-- Source document --
-*-

Sunday, July 9, 2017

15 Knope

My daughter and I participated in a local cycling event for charity today. Participants could choose from multiple distances ranging from 15K to 100 miles. We chose the short, family-friendly one. Last year, we finished the event but she complained relentlessly the whole time because her bike didn't have gears. She couldn't adjust the resistance on hills and such.

I fixed this issue by buying her a brand new bicycle for Christmas. The new bike has 18 speeds. That's about 17 more than she had before. I figured we'd be all set for this year's bike tour.  I warned her to practice ahead of time since the gear-shifting bit was new to her.

This morning, I hauled her out of bed at 6:30 so that we could be out of the house at 7:30.  I loaded the bikes onto my bike rack and we drove to the starting point for the bike tour. As we prepared to set off, everything seemed fine. We applied sunblock and checked in with the organizers. We mounted our bikes and started the route.  The event features staggered start times so that there aren't hundreds of bikes crowding the streets all at once. We pedaled out of the parking lot and turned the corner.

-*-

-- Activities --
A: List every figure written in numerals in the three paragraphs of the cycling post, leaving out the date and the title.
B: Based on the cycling post, does each statement agree with the text? Answer yes or no and quote the words that decide it. (i) The daughter's bike last year had gears. (ii) The new bike was a Christmas present. (iii) All riders in the event started at the same time.

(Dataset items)
-*-

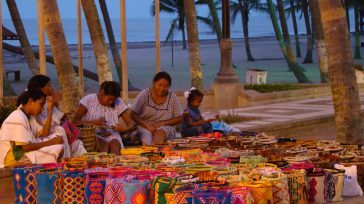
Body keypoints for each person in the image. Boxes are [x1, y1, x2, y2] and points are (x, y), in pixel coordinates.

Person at [25, 75, 86, 157]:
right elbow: (45, 133)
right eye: (49, 85)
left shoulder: (45, 101)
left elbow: (58, 118)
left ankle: (84, 161)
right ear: (40, 88)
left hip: (49, 136)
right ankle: (66, 162)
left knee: (76, 143)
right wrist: (52, 107)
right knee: (60, 130)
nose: (52, 88)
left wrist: (55, 104)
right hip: (40, 141)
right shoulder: (34, 105)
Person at [0, 89, 64, 168]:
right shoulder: (17, 117)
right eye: (41, 105)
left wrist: (50, 109)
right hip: (14, 160)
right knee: (58, 149)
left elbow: (44, 134)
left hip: (23, 154)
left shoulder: (27, 117)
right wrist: (51, 142)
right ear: (30, 101)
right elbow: (25, 147)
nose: (42, 109)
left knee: (58, 137)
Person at [72, 81, 134, 154]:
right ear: (102, 93)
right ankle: (103, 164)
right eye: (110, 99)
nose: (111, 102)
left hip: (112, 135)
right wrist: (94, 123)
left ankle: (116, 164)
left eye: (113, 100)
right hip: (92, 136)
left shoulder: (118, 102)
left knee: (115, 144)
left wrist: (124, 129)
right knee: (104, 146)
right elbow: (75, 121)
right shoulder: (88, 100)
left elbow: (131, 123)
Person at [130, 71, 183, 145]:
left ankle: (157, 155)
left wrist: (163, 123)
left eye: (166, 86)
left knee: (160, 134)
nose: (162, 88)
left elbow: (179, 117)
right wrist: (147, 125)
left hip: (166, 127)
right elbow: (132, 114)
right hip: (145, 126)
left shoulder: (172, 97)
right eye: (160, 85)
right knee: (146, 139)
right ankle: (148, 153)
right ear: (154, 83)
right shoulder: (145, 94)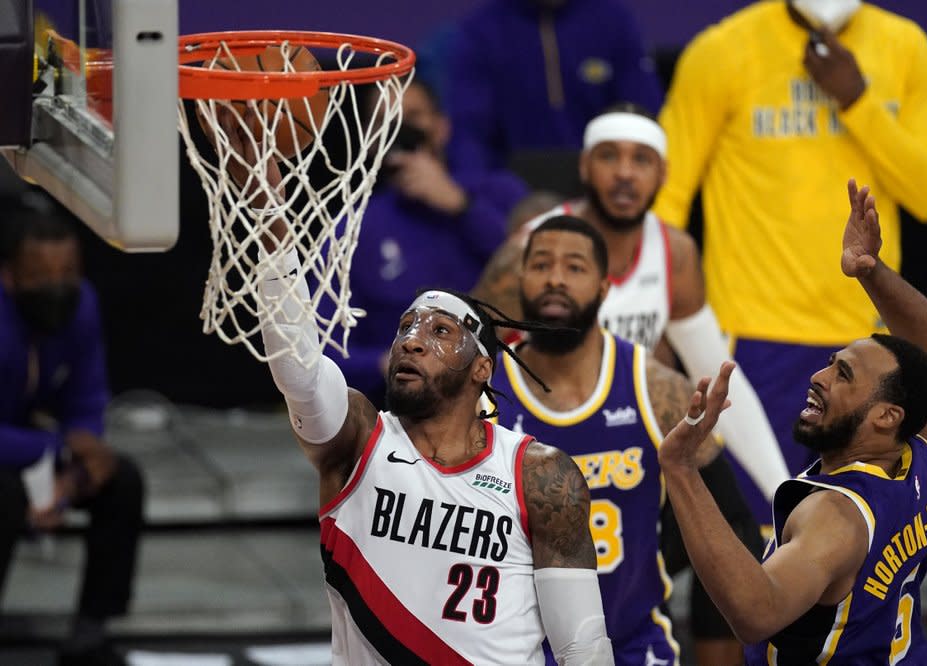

-*-

-- Responses in order --
A: 15K, 100 miles, 18 speeds, 17, 6:30, 7:30

B:
(i) No: "her bike didn't have gears"
(ii) Yes: "buying her a brand new bicycle for Christmas"
(iii) No: "The event features staggered start times"